Romain Cujives «J’aimais déjà ma ville quand elle était de droite»

27 ans
Parti socialiste – Conseiller municipal délégué (Toulouse)- Elu au Grand Toulouse – Membre du bureau national des Jeunes socialistes
Personnalité politique l’ayant le plus marqué : François Mitterrand

Personnalité étonnante que celle de ce jeune élu de la «ville rose». Ce fils d’un politique bien connu de notre région, a su rapidement se faire un prénom en héritant d’une délégation auprès de Pierre Cohen. Son apprentissage citoyen s’est fait dans la rue, en tant que responsable du MJS (Mouvement des Jeunes Socialistes), lui qui était la figure de proue des manifestations toulousaines contre le CPE de De Villepin en 2006. Pourtant, Romain est convaincu qu’il aura deux vies. La politique est une passion, mais certainement pas sa raison de vivre. Aujourd’hui, il est dans l’action au Capitole : «Mon obsession est de relire le plus souvent possible notre programme électoral pour tenir mes engagements. En 2014, je souhaite ne pas avoir à rougir de notre bilan. Nous sommes comptables de nos promesses.»

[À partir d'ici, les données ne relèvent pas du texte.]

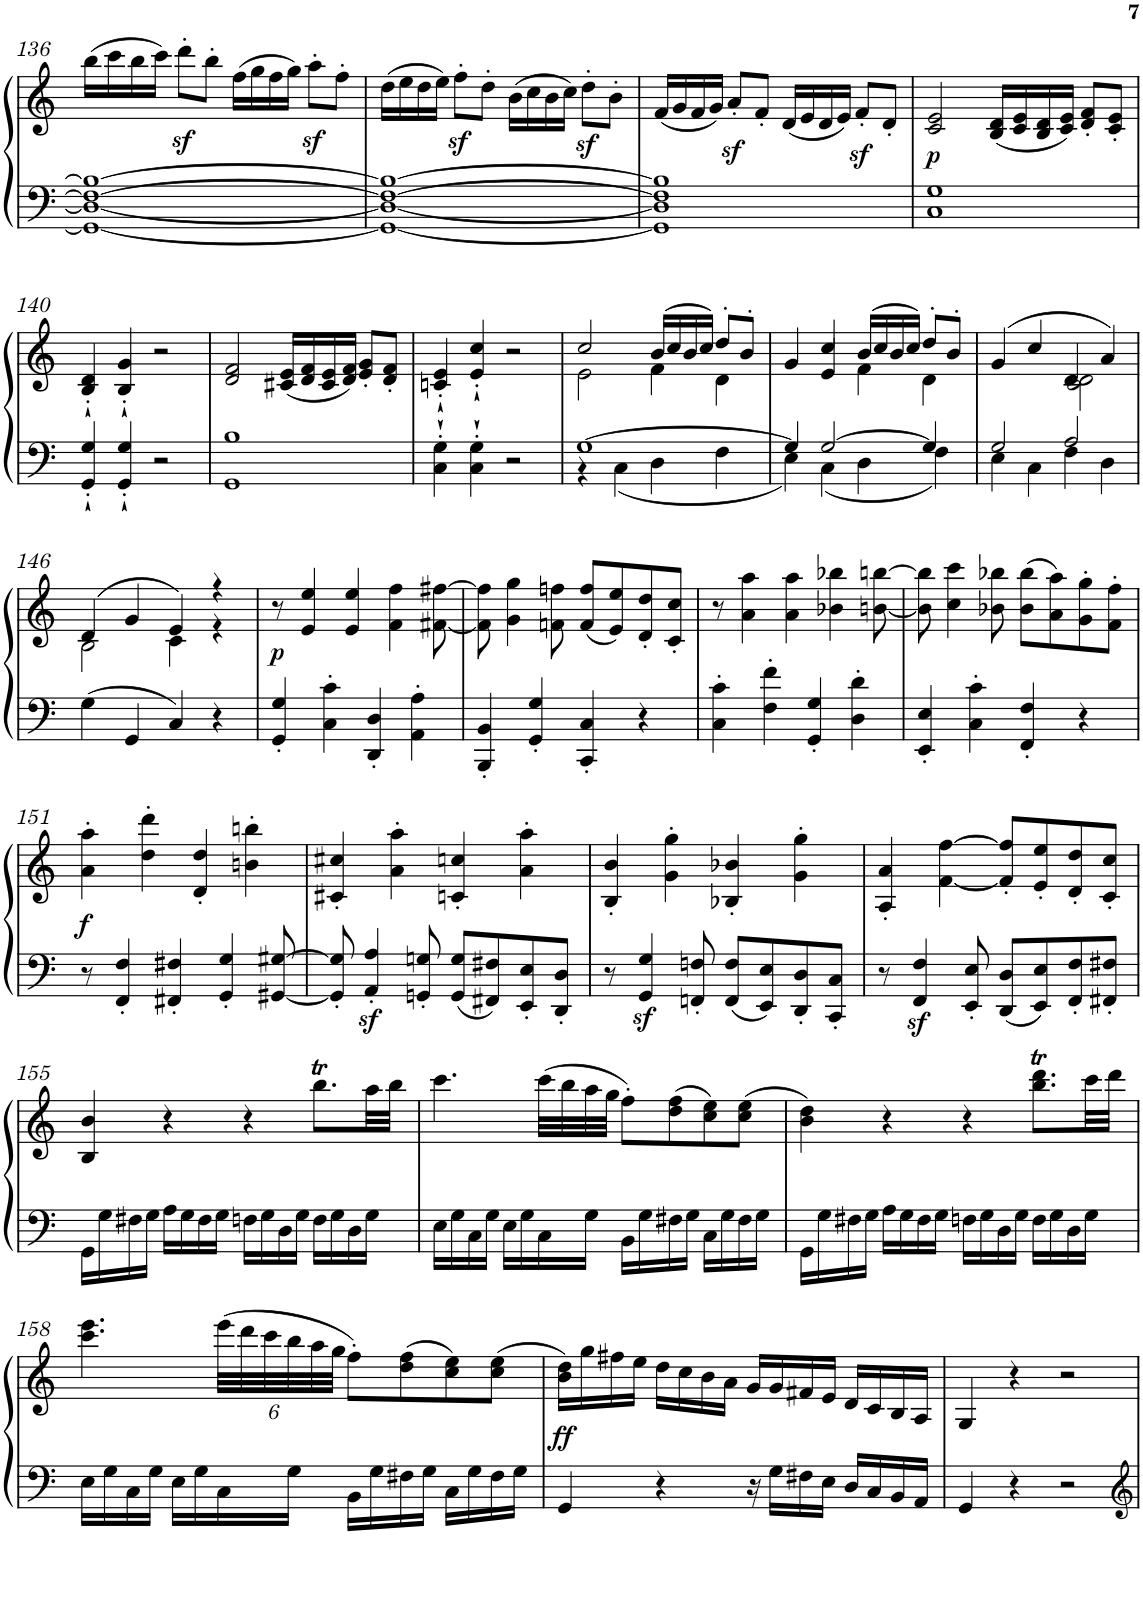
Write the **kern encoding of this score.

**kern	**kern	**dynam
*part1	*part1	*part1
*staff2	*staff1	*staff1/2
*I"Piano	*	*
*I'Pno	*	*
!!LO:PB:g=z
*clefF4	*clefG2	*
*k[]	*k[]	*
*M4/4	*M4/4	*
*met(c)	*met(c)	*
=136	=136	=136
1GG_ 1D_ 1F_ 1B_	(>16bb\LL	.
.	16ccc\	.
.	16bb\	.
.	16ccc\JJ)	.
.	8dddz<'\L	.
.	8bb'\J	.
.	(>16ff\LL	.
.	16gg\	.
.	16ff\	.
.	16gg\JJ)	.
.	8aaz<'\L	.
.	8ff'\J	.
=137	=137	=137
1GG_ 1D_ 1F_ 1B_	(>16dd\LL	.
.	16ee\	.
.	16dd\	.
.	16ee\JJ)	.
.	8ffz<'\L	.
.	8dd'\J	.
.	(>16b\LL	.
.	16cc\	.
.	16b\	.
.	16cc\JJ)	.
.	8ddz<'\L	.
.	8b'\J	.
=138	=138	=138
1GG] 1D] 1F] 1B]	(<16f/LL	.
.	16g/	.
.	16f/	.
.	16g/JJ)	.
.	8az<'/L	.
.	8f'/J	.
.	(<16d/LL	.
.	16e/	.
.	16d/	.
.	16e/JJ)	.
.	8fz<'/L	.
.	8d'/J	.
=139	=139	=139
!	!	!LO:DY:b
1C 1G	2c/ 2e/	p
.	(<16B/ 16d/LL	.
.	16c/ 16e/	.
.	16B/ 16d/	.
.	16c/ 16e/JJ)	.
.	8d/' 8f/'L	.
.	8c/' 8e/'J	.
!!LO:LB:g=z
=140	=140	=140
4GG/'` 4G/'`	4B/'` 4d/'`	.
4GG/'` 4G/'`	4B/'` 4g/'`	.
2r	2r	.
=141	=141	=141
1GG 1B	2d/ 2f/	.
.	(<16c#X/ 16e/LL	.
.	16d/ 16f/	.
.	16c#/ 16e/	.
.	16d/ 16f/JJ)	.
.	8e/' 8g/'L	.
.	8d/' 8f/'J	.
=142	=142	=142
4C\'` 4G\'`	4cn/'` 4e/'`	.
4C\'` 4G\'`	4e/'` 4cc/'`	.
2r	2r	.
=143	=143	=143
*^	*^	*
[1G	4r	2cc/	2e\	.
.	4C\	.	.	.
.	4D\	(>16b/LL	4f\	.
.	.	16cc/	.	.
.	.	16b/	.	.
.	.	16cc/JJ)	.	.
.	4F\	8dd'/L	4d\	.
.	.	8b'/J	.	.
=144	=144	=144	=144	=144
4G/]	4E\	4g/	4ryy	.
[2G/	4C\	4cc/	4e/	.
.	4D\	(>16b/LL	4f\	.
.	.	16cc/	.	.
.	.	16b/	.	.
.	.	16cc/JJ)	.	.
4G/]	4F\	8dd'/L	4d\	.
.	.	8b'/J	.	.
=145	=145	=145	=145	=145
2G/	4E\	(>4g/	2ryy	.
.	4C\	4cc/	.	.
2A/	4F\	4d/	2c\ 2d\	.
.	4D\	4a/)	.	.
*v	*v	*	*	*
!!LO:LB:g=z	!!
=146	=146	=146	=146
4G\	(>4d/	2B\	.
4GG/	4g/	.	.
4C/	4e/)	4c\	.
4r	4r	4r	.
=147	=147	=147	=147
!	!	!	!LO:DY:b
*	*v	*v	*
4GG/' 4G/'	8r	p
.	4e/ 4ee/	.
4C\' 4c\'	.	.
.	4e/ 4ee/	.
4DD/' 4D/'	.	.
.	4f\ 4ff\	.
4AA\' 4A\'	.	.
.	[8f#X\ [8ff#X\	.
=148	=148	=148
4BBB/' 4BB/'	8f#\] 8ff#\]	.
.	4g\ 4gg\	.
4GG/' 4G/'	.	.
.	8fn\ 8ffn\	.
4CC/' 4C/'	(<8f/ 8ff/L	.
.	8e/ 8ee/)	.
4r	8d/' 8dd/'	.
.	8c/' 8cc/'J	.
=149	=149	=149
4C\' 4c\'	8r	.
.	4a\ 4aa\	.
4F\' 4f\'	.	.
.	4a\ 4aa\	.
4GG/' 4G/'	.	.
.	4b-X\ 4bb-X\	.
4D\' 4d\'	.	.
.	[8bn\ [8bbn\	.
=150	=150	=150
4EE/' 4E/'	8b\] 8bb\]	.
.	4cc\ 4ccc\	.
4C\' 4c\'	.	.
.	8b-X\ 8bb-X\	.
4FF/' 4F/'	(>8b-\ 8bb-\L	.
.	8a\ 8aa\)	.
4r	8g\' 8gg\'	.
.	8f\' 8ff\'J	.
!!LO:LB:g=z
=151	=151	=151
!	!	!LO:DY:b
8r	4a\' 4aa\'	f
4FF/' 4F/'	.	.
.	4dd\' 4ddd\'	.
4FF#X/' 4F#X/'	.	.
.	4d/' 4dd/'	.
4GG/' 4G/'	.	.
.	4bn\' 4bbn\'	.
[8GG#X/ [8G#X/	.	.
=152	=152	=152
8GG#/]' 8G#/]'	4c#X/' 4cc#X/'	.
4AA/z<' 4A/z<'	.	.
.	4a\' 4aa\'	.
8GGn/' 8Gn/'	.	.
8GG/ 8G/L	4cn/' 4ccn/'	.
8FF#X/ 8F#X/	.	.
8EE/' 8E/'	4a\' 4aa\'	.
8DD/' 8D/'J	.	.
=153	=153	=153
8r	4B/' 4b/'	.
4GG/z< 4G/z<	.	.
.	4g\' 4gg\'	.
8FFn/' 8Fn/'	.	.
8FF/ 8F/L	4B-X/' 4b-X/'	.
8EE/ 8E/	.	.
8DD/' 8D/'	4g\' 4gg\'	.
8CC/' 8C/'J	.	.
=154	=154	=154
8r	4A/' 4a/'	.
4FF/z< 4F/z<	.	.
.	[4f\ [4ff\	.
8EE/' 8E/'	.	.
8DD/ 8D/L	8f/]' 8ff/]'L	.
8EE/ 8E/	8e/' 8ee/'	.
8FF/' 8F/'	8d/' 8dd/'	.
8FF#X/' 8F#X/'J	8c/' 8cc/'J	.
!!LO:LB:g=z
=155	=155	=155
16GG\LL	4B/ 4b/	.
16G\	.	.
16F#X\	.	.
16G\JJ	.	.
16A\LL	4r	.
16G\	.	.
16F#\	.	.
16G\JJ	.	.
16Fn\LL	4r	.
16G\	.	.
16D\	.	.
16G\JJ	.	.
16F\LL	8.bbt\L	.
16G\	.	.
16D\	.	.
16G\JJ	32aa\LL	.
.	32bb\JJJ	.
=156	=156	=156
16E\LL	4.ccc\	.
16G\	.	.
16C\	.	.
16G\JJ	.	.
16E\LL	.	.
16G\	.	.
16C\	(>32ccc\LLL	.
.	32bb\	.
16G\JJ	32aa\	.
.	32gg\JJJ	.
16BB\LL	8ff'\L)	.
16G\	.	.
16F#X\	(>8dd\ 8ff\	.
16G\JJ	.	.
16C\LL	8cc\ 8ee\)	.
16G\	.	.
16F#\	(>8cc\ 8ee\J	.
16G\JJ	.	.
=157	=157	=157
16GG\LL	4b\ 4dd\)	.
16G\	.	.
16F#X\	.	.
16G\JJ	.	.
16A\LL	4r	.
16G\	.	.
16F#\	.	.
16G\JJ	.	.
16Fn\LL	4r	.
16G\	.	.
16D\	.	.
16G\JJ	.	.
16F\LL	8.bb\T 8.ddd\TL	.
16G\	.	.
16D\	.	.
16G\JJ	32ccc\LL	.
.	32ddd\JJJ	.
!!LO:LB:g=z
=158	=158	=158
16E\LL	4.ccc\ 4.eee\	.
16G\	.	.
16C\	.	.
16G\JJ	.	.
16E\LL	.	.
16G\	.	.
*	*Xbrackettup	*
16C\	(>48eee\LLL	.
.	48ddd\	.
.	48ccc\	.
16G\JJ	48bb\	.
.	48aa\	.
.	48gg\JJJ	.
16BB\LL	8ff'\L)	.
16G\	.	.
16F#X\	(>8dd\ 8ff\	.
16G\JJ	.	.
16C\LL	8cc\ 8ee\)	.
16G\	.	.
16F#\	(>8cc\ 8ee\J	.
16G\JJ	.	.
=159	=159	=159
!	!	!LO:DY:b
4GG/	16b\ 16dd\LL)	ff
.	16gg\	.
.	16ff#X\	.
.	16ee\JJ	.
4r	16dd\LL	.
.	16cc\	.
.	16b\	.
.	16a\JJ	.
16r	16g/LL	.
16G\LL	16g/	.
16F#X\	16f#X/	.
16E\JJ	16e/JJ	.
16D/LL	16d/LL	.
16C/	16c/	.
16BB/	16B/	.
16AA/JJ	16A/JJ	.
=160	=160	=160
4GG/	4G/	.
4r	4r	.
2r	2r	.
=	=	=
*-	*-	*-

Un père élu, cela explique-t-il cette passion pour la politique ?

Je dis souvent la même chose… J’ai l’impression que cela ne m’a pas influencé, mais qu’est-ce que je serais naïf de le croire ! Mon père a fait la campagne de 81 et à l’âge de trois ans, je donnais une rose à François Mitterrand au Parc des expositions. Forcément cela a dû jouer ! Mais ce n’est pas tout… Très tôt mon contexte familial m’a surtout transmis le goût du débat. Aussi loin que je m’en souvienne, j’ai toujours été passionné par l’actualité, par la lecture de quotidiens ou par le 20 heures à la télévision. Mais on m’a toujours dit «Passe ton bac d’abord !», et j’ai donc attendu mon entrée en fac pour m’impliquer concrètement.

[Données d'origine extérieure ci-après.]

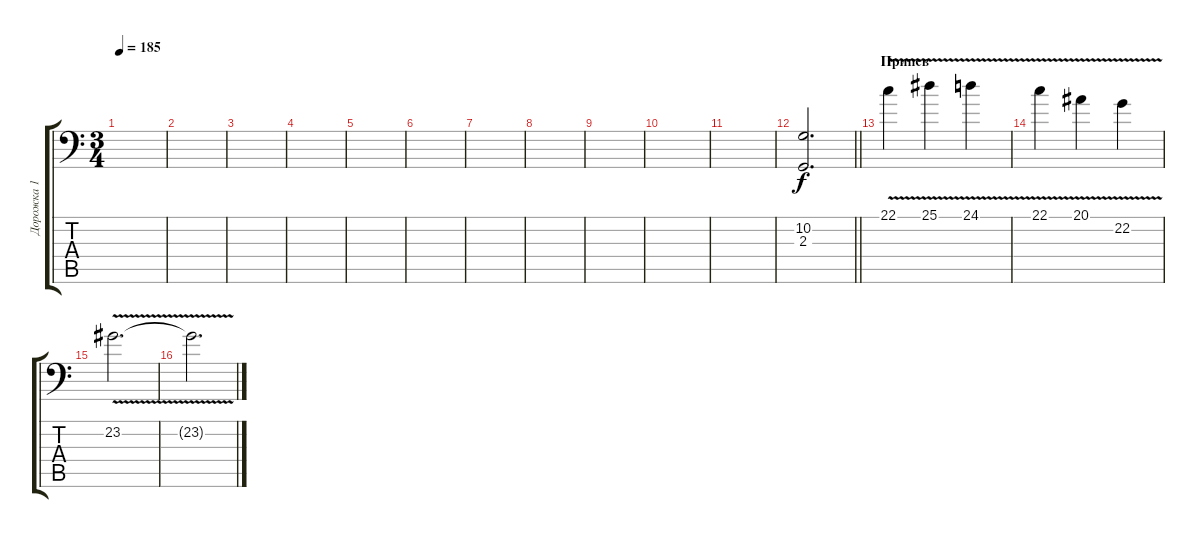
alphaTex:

\track ("Дорожка 1" "Дорожка 1") {instrument pad4choir}
\staff {score tabs}
\tuning (D3 A2 F2 C2 G1 C1) {hide}
\ts (3 4)
\tempo 185
\clef f4
\ks c
|
|
|
|
|
|
|
|
|
|
|
\barLineRight lightlight
(10.2 2.3).2{d volume 12 instrument stringensemble1} |
\section ("" "Припев")
22.1{v}.4{volume 8 instrument pad4choir} 25.1{v}.4 24.1{v}.4 |
22.1{v}.4 20.1{v}.4 22.2{v}.4 |
23.2{v}.2{d} |
23.2{t}.2{d}
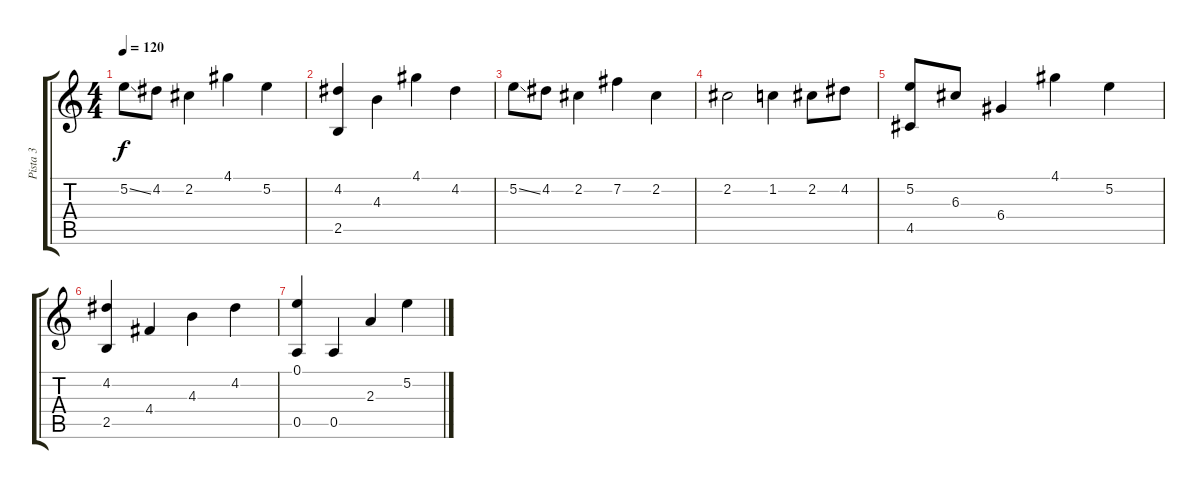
\track ("Pista 3" "Pista 3") {instrument acousticguitarnylon}
\staff {score tabs}
\tuning (E4 B3 G3 D3 A2 E2) {hide}
\ts (4 4)
\tempo 120
\clef g2
\ks c
5.2{ss}.8{dy f} 4.2.8 2.2.4 4.1.4 5.2.4 |
(4.2 2.5).4 4.3.4 4.1.4 4.2.4 |
5.2{ss}.8 4.2.8 2.2.4 7.2.4 2.2.4 |
2.2.2 1.2.4 2.2.8 4.2.8 |
(5.2 4.5).8 6.3.8 6.4.4 4.1.4 5.2.4 |
(4.2 2.5).4 4.4.4 4.3.4 4.2.4 |
(0.1 0.5).4 0.5.4 2.3.4 5.2.4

Comment se retrouve-t-on à 23 ans, sur la liste de Pierre Cohen ?

Je suis vite devenu secrétaire national du Mouvement des Jeunes socialistes, en charge à l’époque de la démocratie locale en vue des élections municipales. J’ai donc proposé à ce moment-là ma candidature à Pierre Cohen, qui m’a soutenu et qui a souhaité que je sois sur sa liste. J’ai donc été le benjamin de l’équipe qui a su faire «basculer la mêlée.»

Que vous apporte votre mandat d’élu municipal ?

Quand on prend collectivement les rênes de la quatrième ville de France, ça apprend la modestie ! L’exercice du mandat permet de se poser, car le rythme de l’élu est différent de celui du militant. Il s’inscrit dans la durée. Mais c’est aussi comprendre que Toulouse a une histoire qui dépasse les individus qui sont aux affaires. Cette ville a été façonnée pendant des années par des politiques dont je ne partageais pas les idées, et pourtant j’ai toujours aimé Toulouse… J’aimais déjà ma ville quand elle était de droite.

Vos ambitions personnelles ?

Si on fait de la politique, c’est que l’on pense que l’on a des petites choses à apporter. Et plus on a des responsabilités, plus nos idées sont réalisables… Donc je ne cache pas mes ambitions. Les responsabilités m’intéressent. Mais je suis dans le respect de la temporalité. Je ne suis pas quelqu’un de pressé et j’avance à mon rythme.